The other cases cited by plaintiff in error are either of the same class, or of cases where it was found that the bank was a trustee of the owner of the funds, and the relation of trustee and cestui que trust was found to exist, and the relation of debtor and creditor did not arise. *633

There is still another class of special deposits, where the article deposited is placed in the custody of the depository, but the control is retained by the depositor, by means of individual boxes, or safety vaults within the general depository. As a general rule, in case of a special deposit, the depository undertakes to keep and return the identical thing deposited. If it is sealed up, he cannot open it. If it is money, he has no right to use it or open an account with the depositor, but must lay away the very identical coins or bills deposited, and return or deliver them according to the stipulations of the depositor.

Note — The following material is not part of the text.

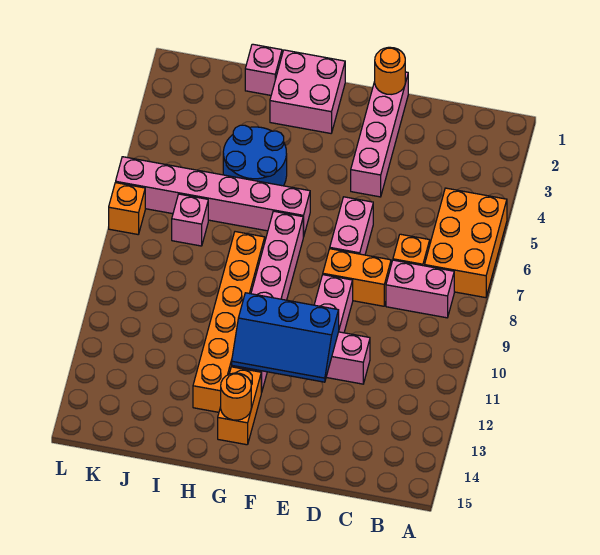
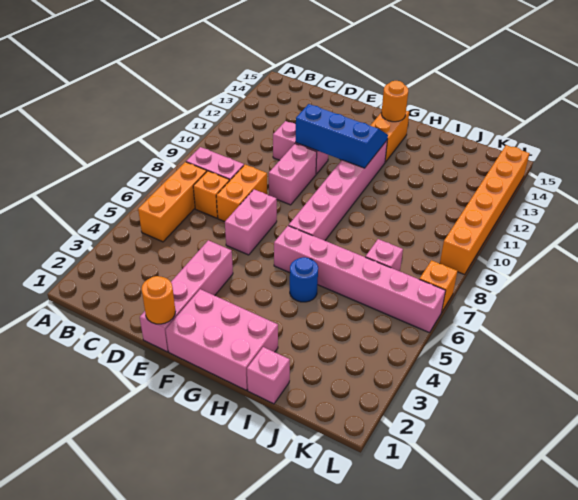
orange 2x3 brick [425,188,507,298] -> orange 1x3 brick [138,162,207,242]
orange 1x2 brick [323,249,391,306] -> orange 1x2 brick turned to [216,165,267,222]
pink 2x2 brick [270,50,345,133] -> pink 2x3 brick [166,289,278,390]
blue 2x2 round brick [223,125,287,186] -> blue 1x1 round brick [290,257,318,302]
orange 1x6 brick [193,232,265,412] -> orange 1x6 brick moved to [440,145,530,275]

In determining whether the transactions between the Bank of Blackwell and the Bank of Kildare constituted a special or general deposit, the foregoing general rules must be kept in view. The Bank of Blackwell was short on exchange. It had an excess of currency; by reason of certain conditions of trade and the demands upon banking facilities, the cashier thought the conditions were the reverse with the Bank of Kildare. He thought it was in need of currency and was having to ship it. He thought to confer a mutual benefit, by transmitting currency to the Bank of Kildare, and using its credit for purposes of exchange. To accomplish this he drew drafts on the Bank of Kildare, payable to order of his own bank, and sent them currency to meet the drafts as they were returned for payment in the course of business. How could this benefit the Bank of Kildare if it could not use this currency or take any account of it on its books? Was the Bank of Kildare to allow the Bank of Blackwell to use its credit, and permit it to check on it when it had no funds to draw against, and they lay away in a private *634 drawer the money sent to meet the draft, and when the draft came in, send this identical money to the holder of the draft in payment of it? We do not understand that banks are organized for such purposes, or loan their credit in such way for accommodation without any reciprocal benefits.

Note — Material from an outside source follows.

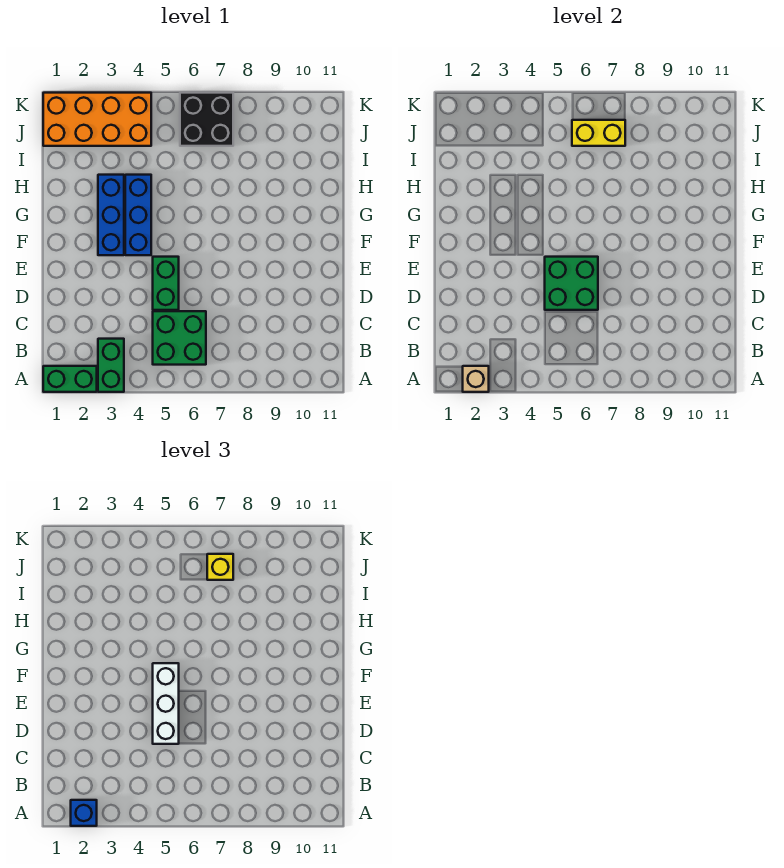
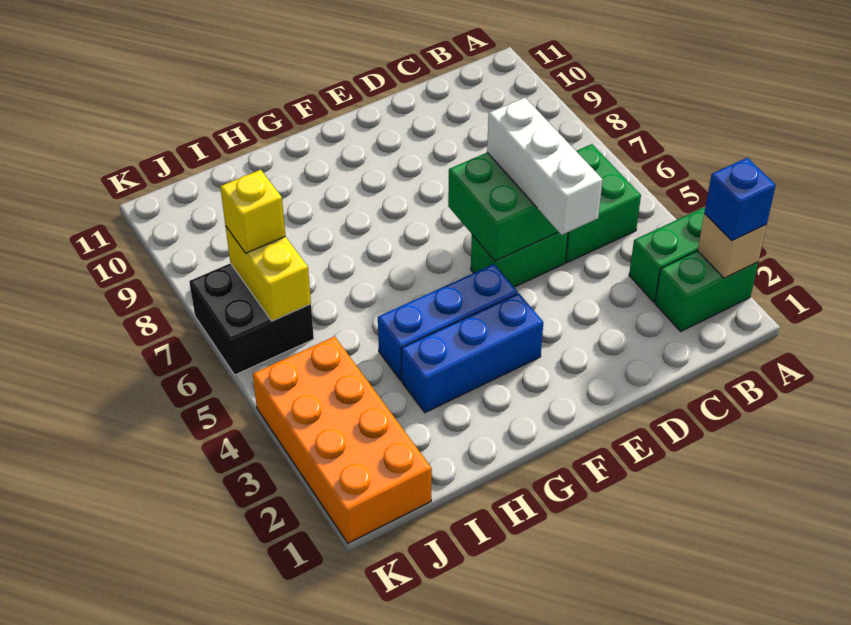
green 1x2 brick [43,366,97,392] -> green 1x2 brick turned to [655,251,758,331]
white 1x3 brick [153,663,179,744] -> white 1x3 brick turned to [487,98,603,235]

When the Bank of Blackwell made its draft of $400 on the Bank of Kildare, it had no funds on deposit in that bank. Such draft constituted an overdraft. It then made a deposit with the bank to cover the overdraft, and to supply the fund to its credit, against which it had drawn, and which, under ordinary rules of business, should have been on deposit before it drew the draft. Otherwise, the Bank of Kildare was doing business for the Bank of Blackwell at its own expense, and without any reciprocal benefits.

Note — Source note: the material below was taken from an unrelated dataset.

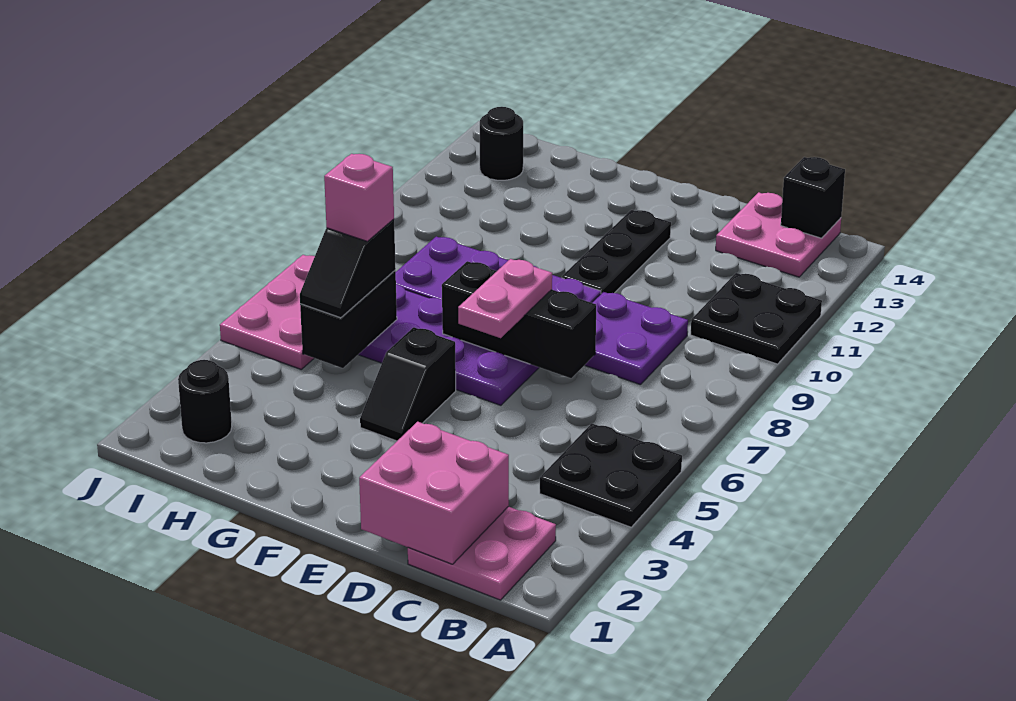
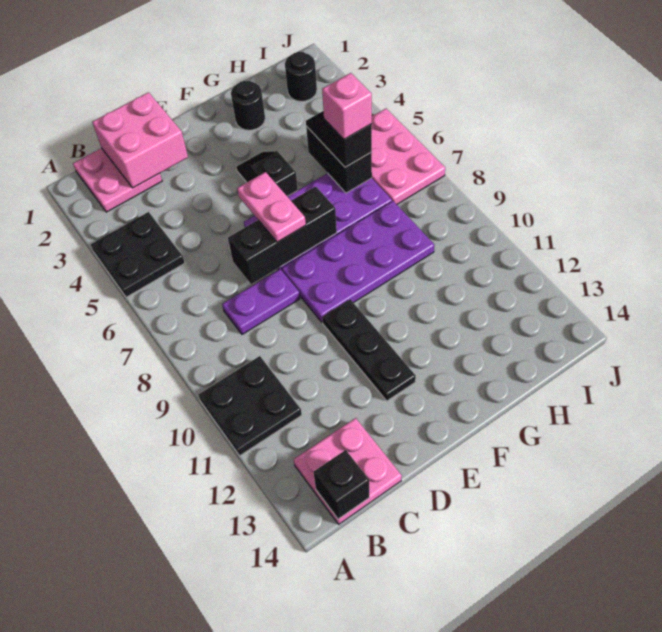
purple 2x2 plate [585,292,688,385] -> purple 1x2 plate [222,269,300,334]
black 1x1 round brick [480,107,523,180] -> black 1x1 round brick moved to [231,81,265,130]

The burden was on the Bank of Blackwell to show by evidence, clear and satisfactory, that its deposit of $400 was not made in the ordinary course of banking business; that it was made as a special deposit under express stipulations or directions which took it out of the ordinary or general rules or usage. This it failed to prove. The deposit having been made in the ordinary and usual mode of making deposits between banks doing business with and for each other, the law will presume that the deposit was a general one, until the contrary is established by competent proof. It cannot be inferred from such unsatisfactory proof as was made in this case. If persons desire to make their deposits special, and take them out of the ordinary and usual course of business, they must expressly stipulate or direct to that effect. In *635 the case at bar no such express stipulations were entered into, and no such express directions given.

The Bank of Blackwell is a general creditor of the Bank of Kildare, and is only entitled to share pro rata with other general creditors.

The judgment of the district court is affirmed at costs of plaintiff in error.

Hainer, J., having presided in the court below, not sitting; all of the other Justices concurring.